▶ Exercise:
Set down a true copy of the data, with all pictures left out.

Dataset extract section start

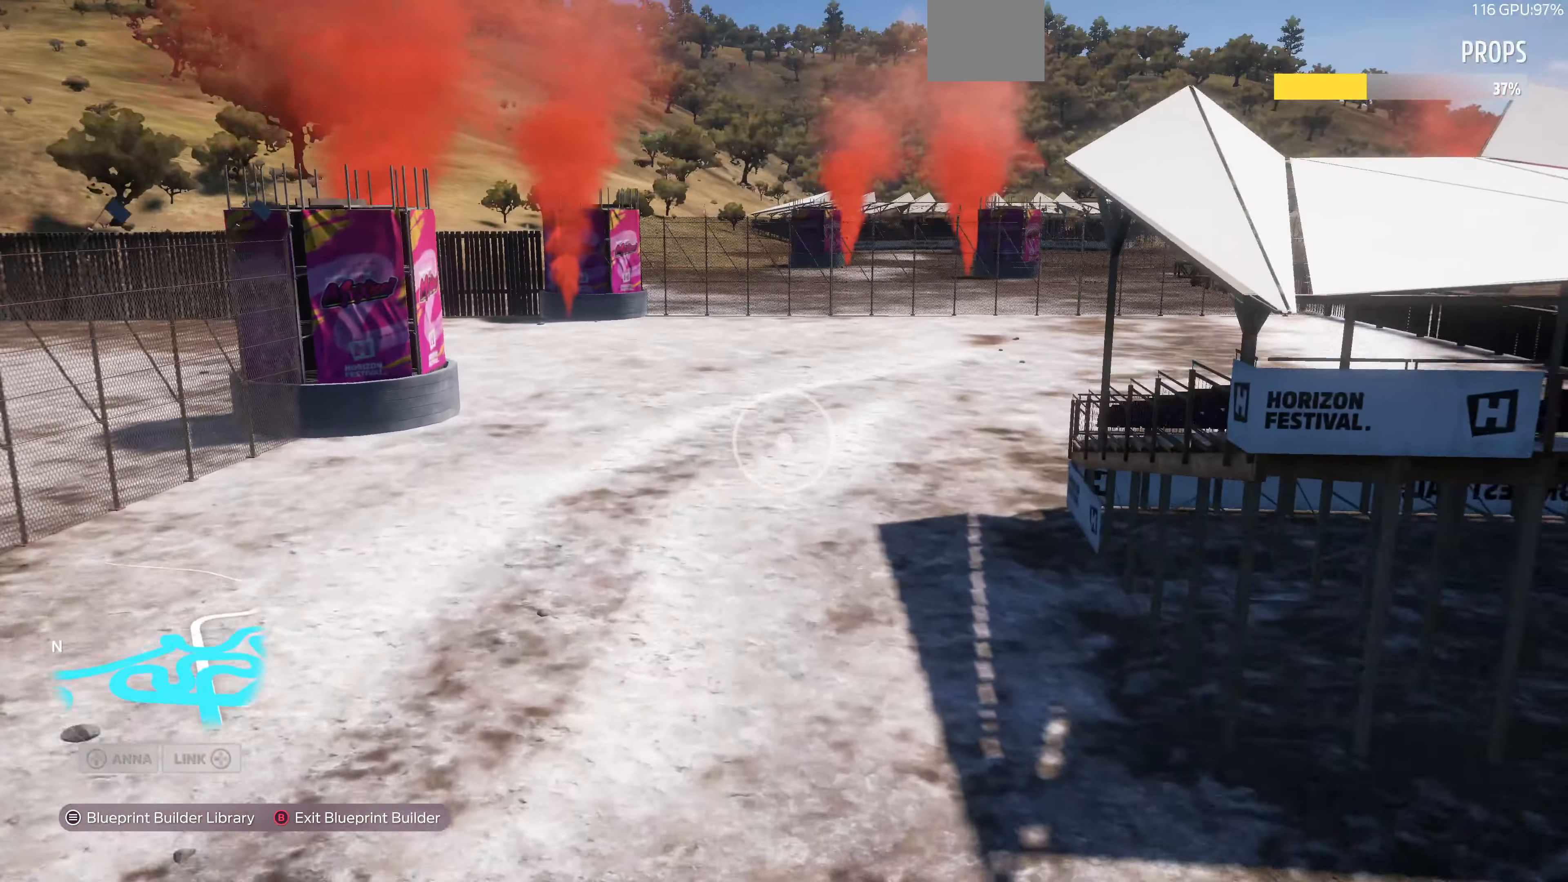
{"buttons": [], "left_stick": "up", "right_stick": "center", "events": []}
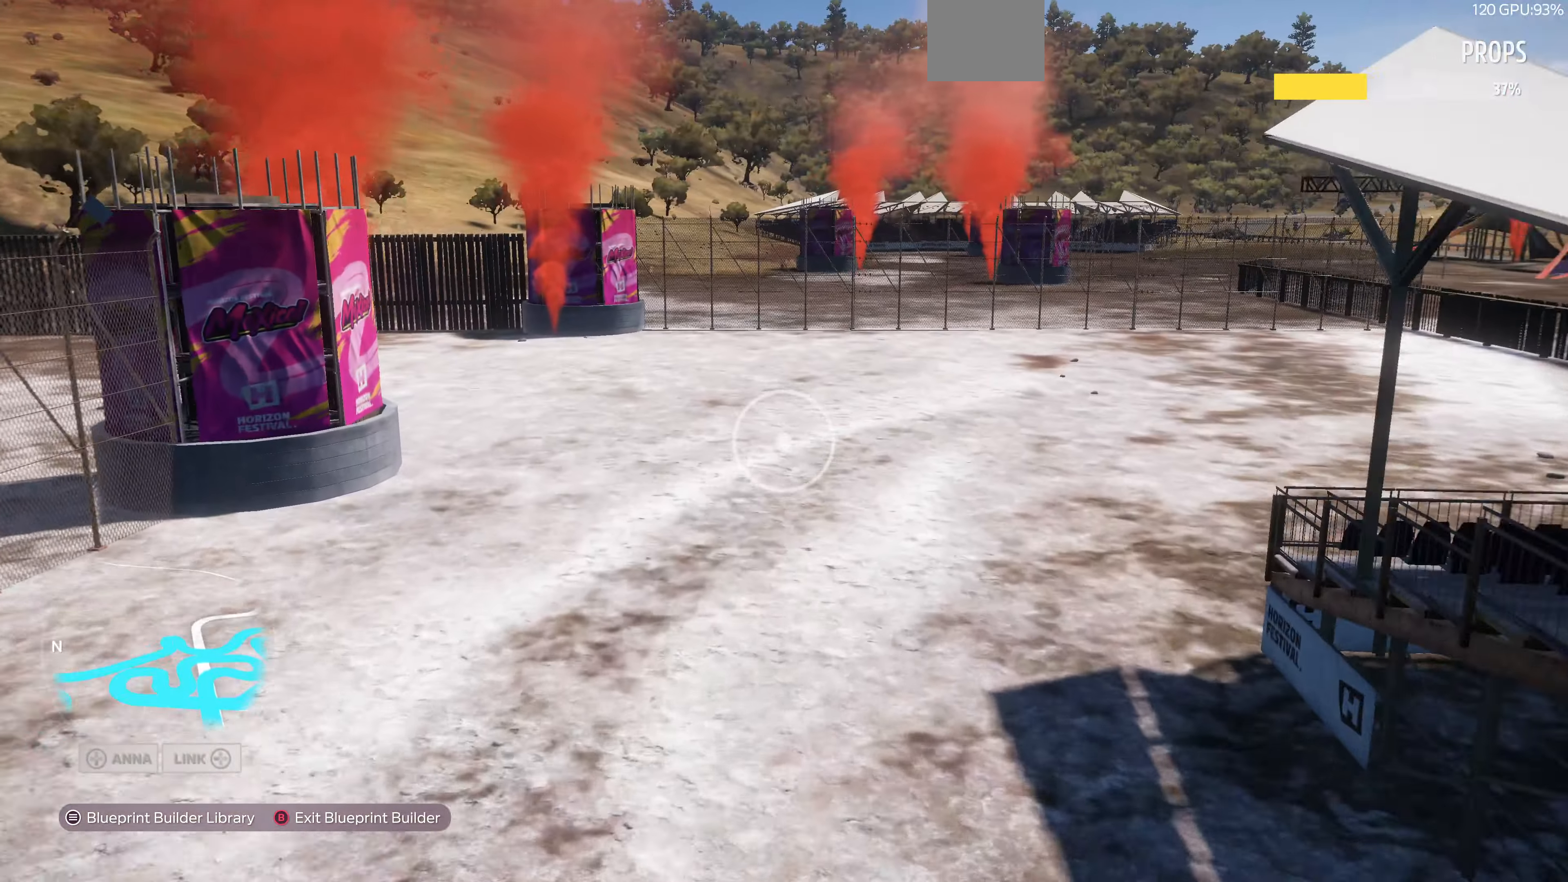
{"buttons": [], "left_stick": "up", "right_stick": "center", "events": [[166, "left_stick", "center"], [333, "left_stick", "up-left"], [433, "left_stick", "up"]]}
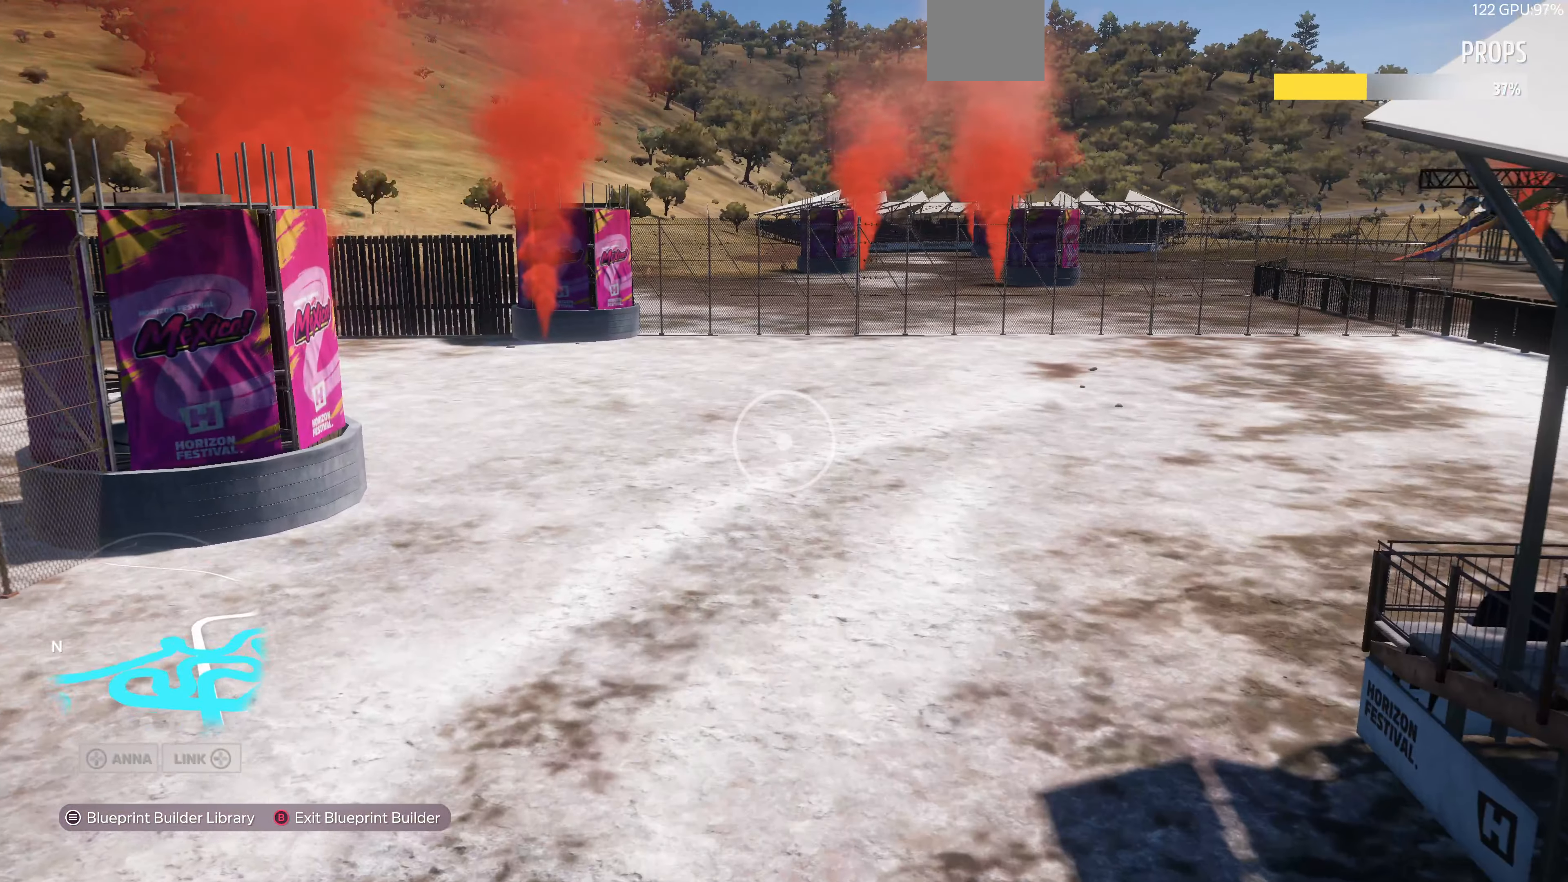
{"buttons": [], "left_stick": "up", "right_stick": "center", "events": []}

Dataset extract section end

▶ Your solution:
{"buttons": [], "left_stick": "up", "right_stick": "center", "events": []}
{"buttons": [], "left_stick": "up", "right_stick": "center", "events": [[166, "left_stick", "center"], [333, "left_stick", "up-left"], [433, "left_stick", "up"]]}
{"buttons": [], "left_stick": "up", "right_stick": "center", "events": []}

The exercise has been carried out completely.